Major and minor river valleys dissecting Midwestern landscapes formed permanent corridors through Eastern Deciduous Forest landscapes. These green canyons offered corridors of open sky filled with waterfowl and frequent canyon dashes by crossing passerine (perching) birds like flocks of noisy showy Carolina Parakeets, now extinct. Did peregrines hunt ribbons of open sky along river valleys?

We have few records for Duck Hawks (peregrines) nesting away from stony eyries, in the east. My home state, Ohio, has no accepted record of native nesting peregrine falcons at all. Of course, early settlement records of bird observations are few and far between anywhere you look.

I speculate that peregrines regularly occurred in green canyons of riparian corridors throughout the Midwest. Indiana records may suggest a pattern of occurrence repeated along major river valleys.

Green canyon falcons along the Wabash River...
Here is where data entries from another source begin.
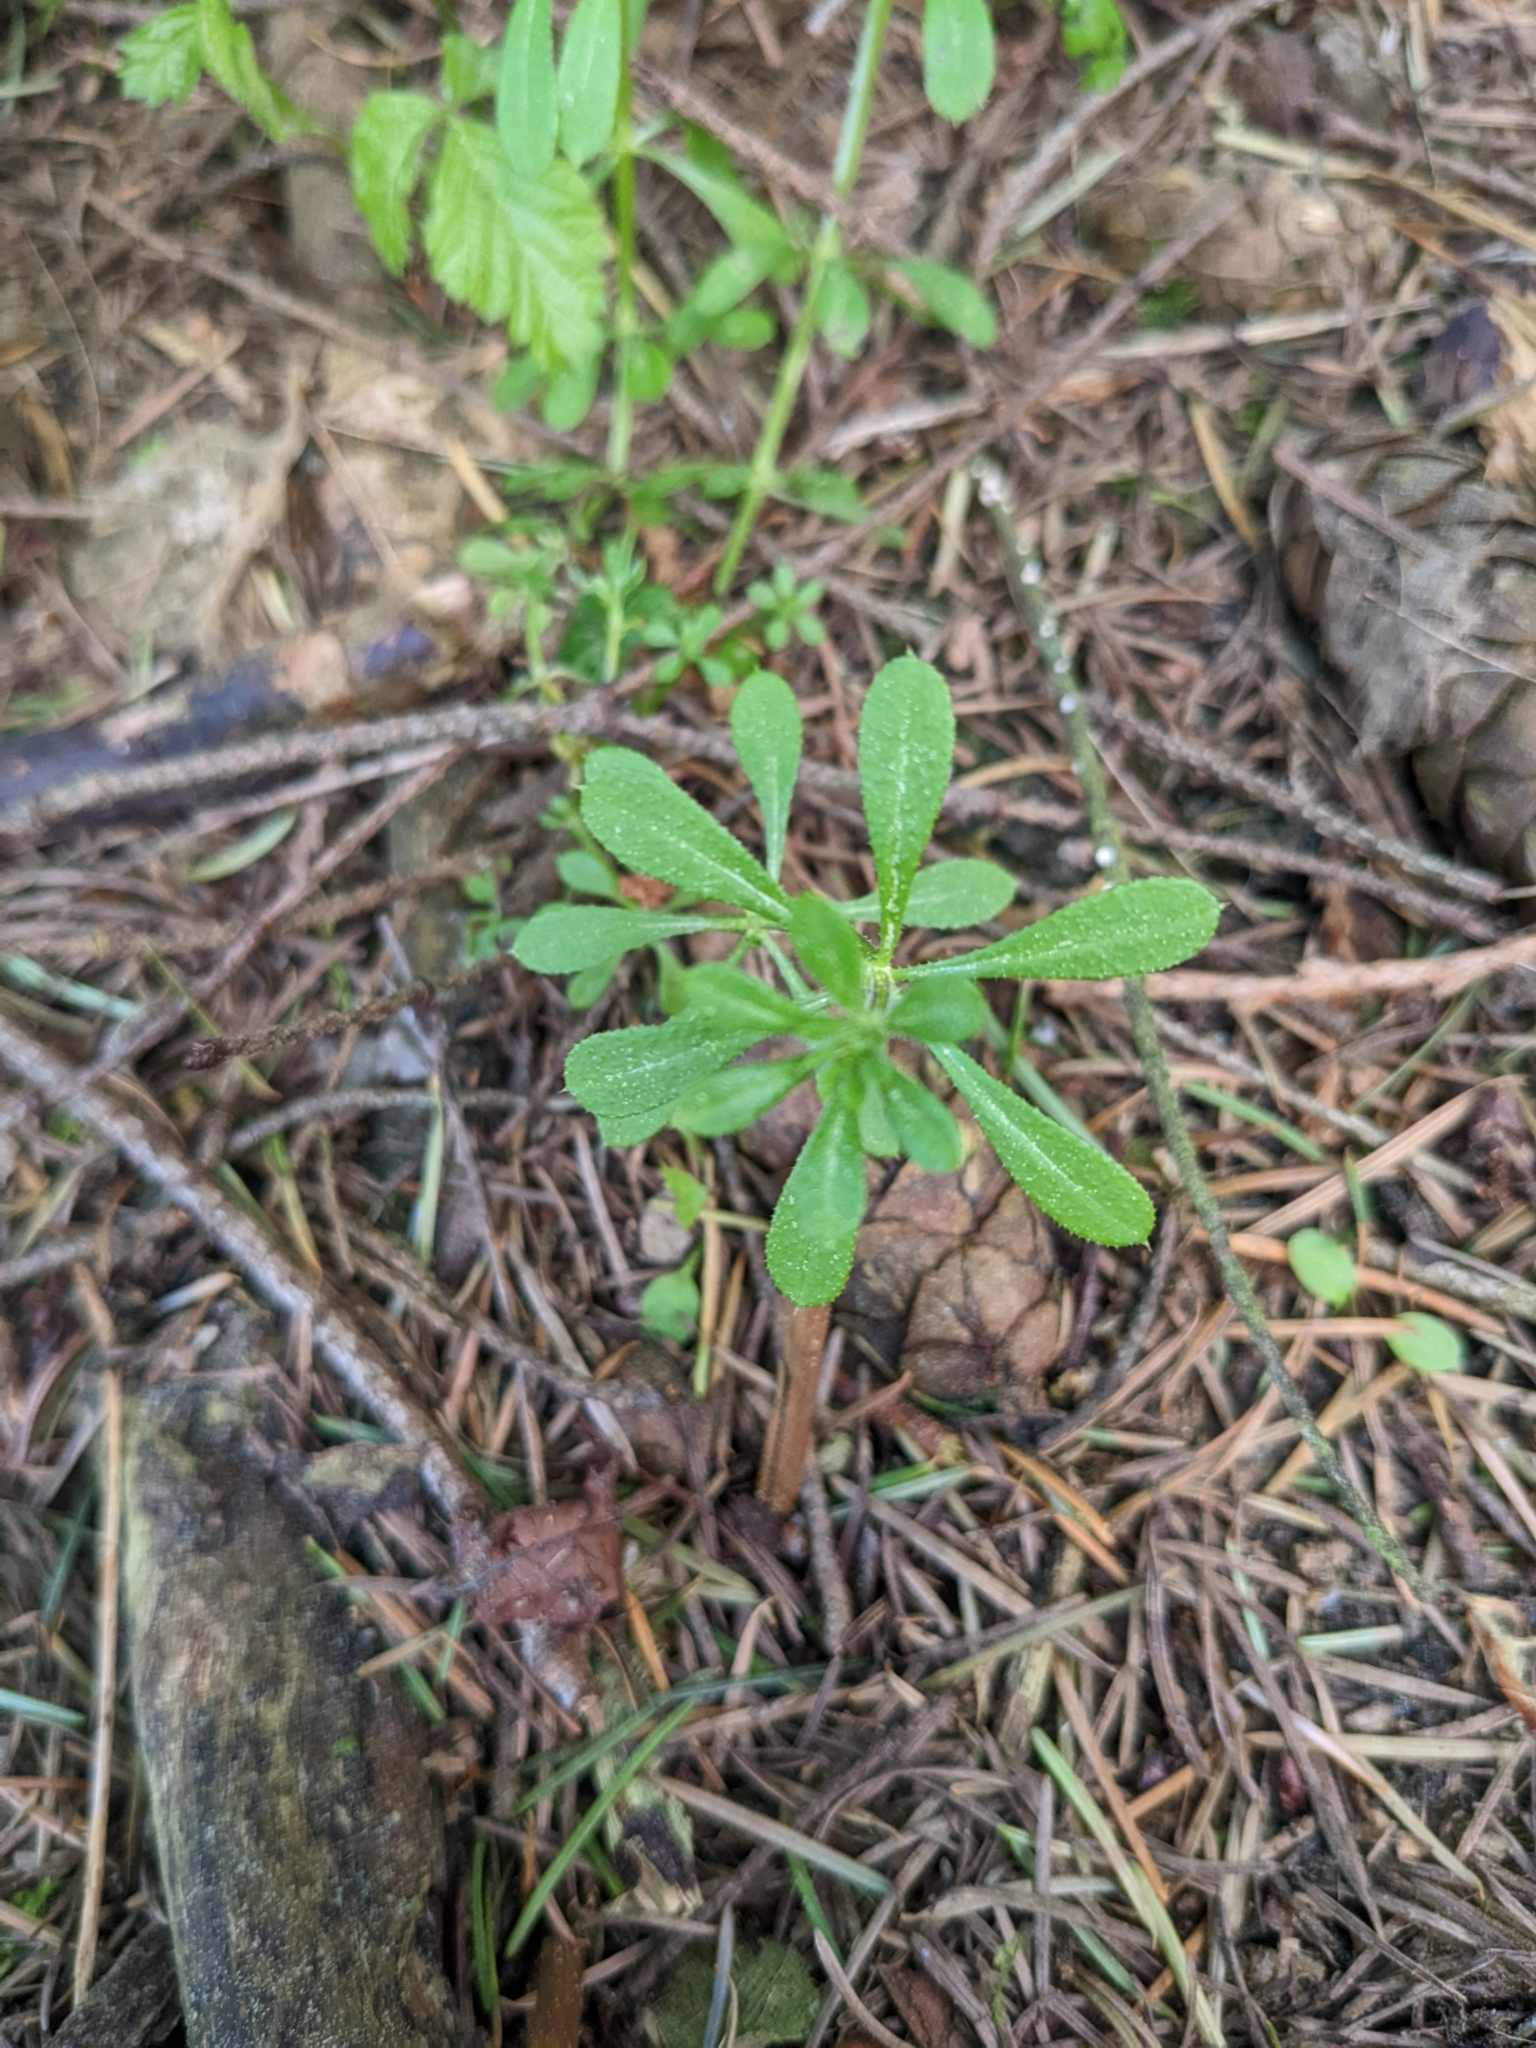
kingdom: Plantae
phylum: Tracheophyta
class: Magnoliopsida
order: Gentianales
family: Rubiaceae
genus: Galium
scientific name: Galium aparine
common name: Cleavers
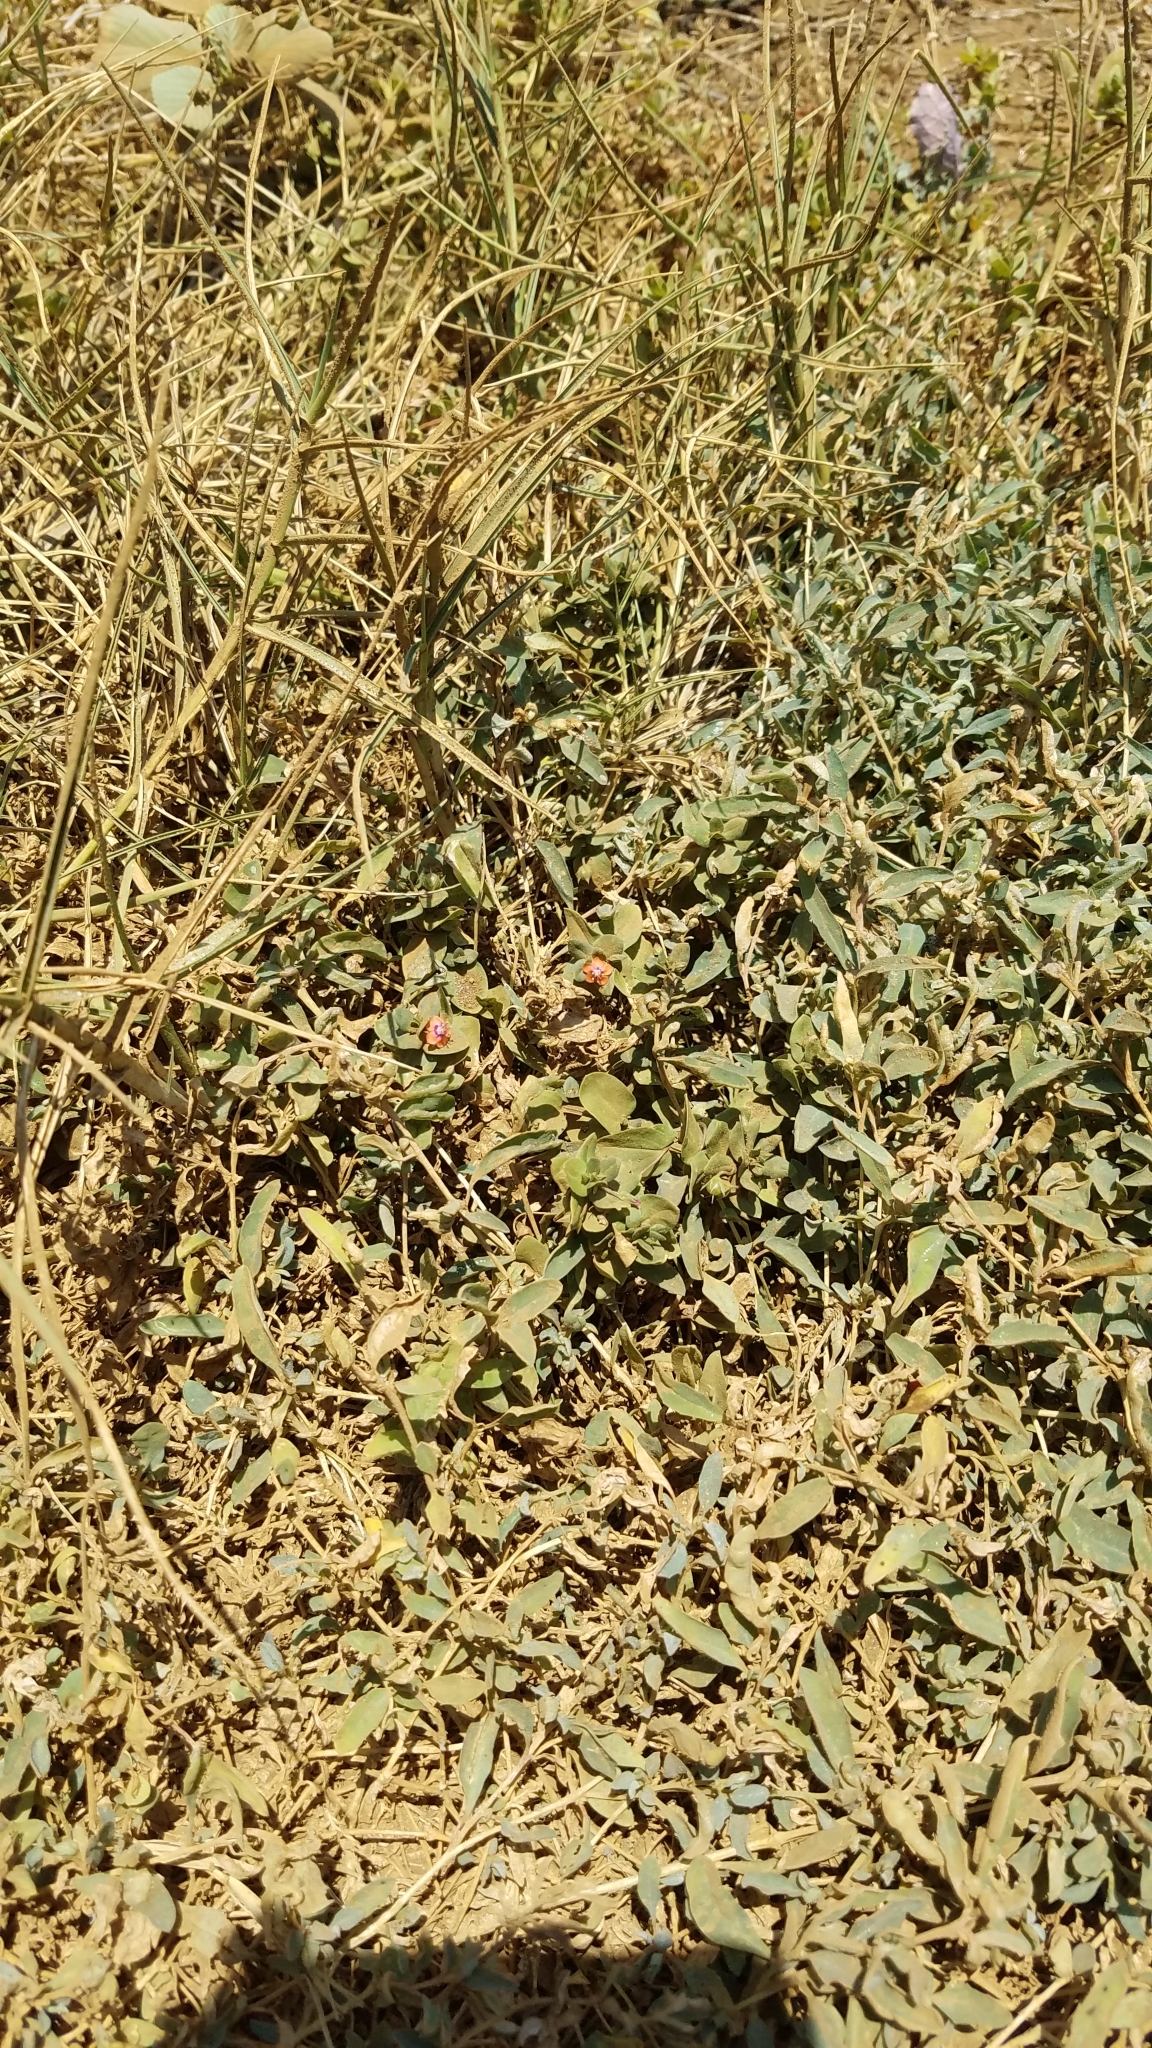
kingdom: Plantae
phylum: Tracheophyta
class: Magnoliopsida
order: Ericales
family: Primulaceae
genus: Lysimachia
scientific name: Lysimachia arvensis
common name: Scarlet pimpernel
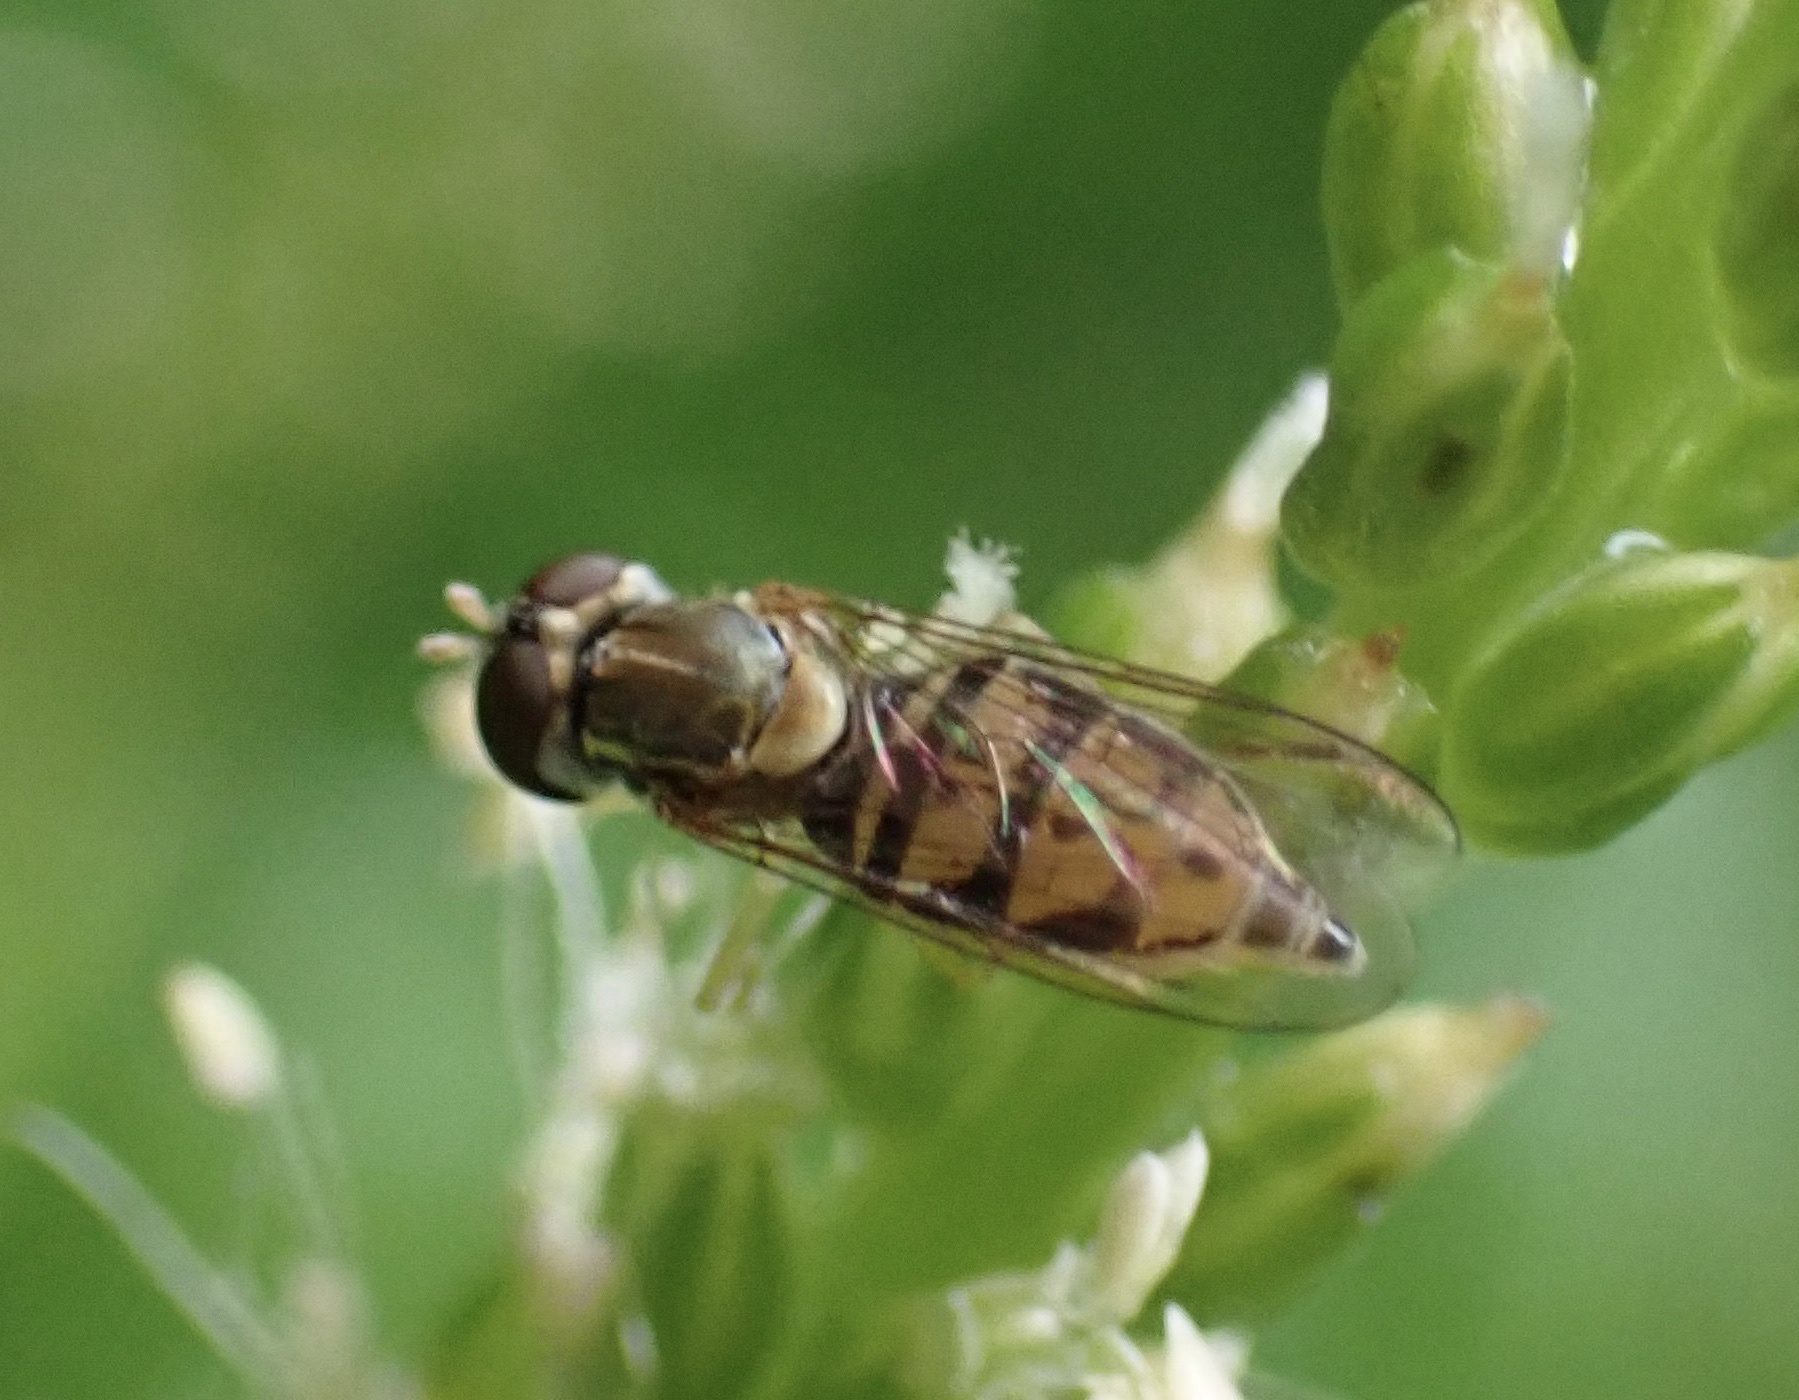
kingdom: Animalia
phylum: Arthropoda
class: Insecta
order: Diptera
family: Syrphidae
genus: Toxomerus
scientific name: Toxomerus marginatus
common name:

Birds of Indiana, by Amos W. Butler, Indiana Department of Geology and Natural Resources, Twenty-second Annual Report, 1897, page 795 (italics, mine):

"Nest, in cavity in trees, and on cliffs, eggs, 3-5; pale creamy white, sometimes overlaid with light chocolate, irregularly blotched, streaked and spotted with brown or reddish-brown; 2.10 by 1.68.
Resident, not rare, in Lower Wabash Valley. Throughout the remainder of the State, rare. Migrant. Breeds. In the spring of 1878, Mr. Robert Ridgway discovered that this was by no means a rare bird in the heavy timber in the bottoms of the Wabash River, in the vicinity of Mt. Carmel, Illinois. Three nests were found there. All were placed in cavities in the top of very large sycamore trees, and were inaccessible. One of these trees was  felled, and measurements with a tapeline showed the nest had been eighty nine feet from the ground. It was placed in a shallow cavity, caused by breaking off of the main limb, the upper part of which projected
sufficiently to protect it. Four fully feathered young were taken from the nest (B. N. 0. C, 1878, pp. 163, 164).
Mr. Ridgway also informs me it breeds in Knox and Gibson counties, Ind. The Duck Hawk usually nests on the projections of cliffs, and the foregoing sites are unusual."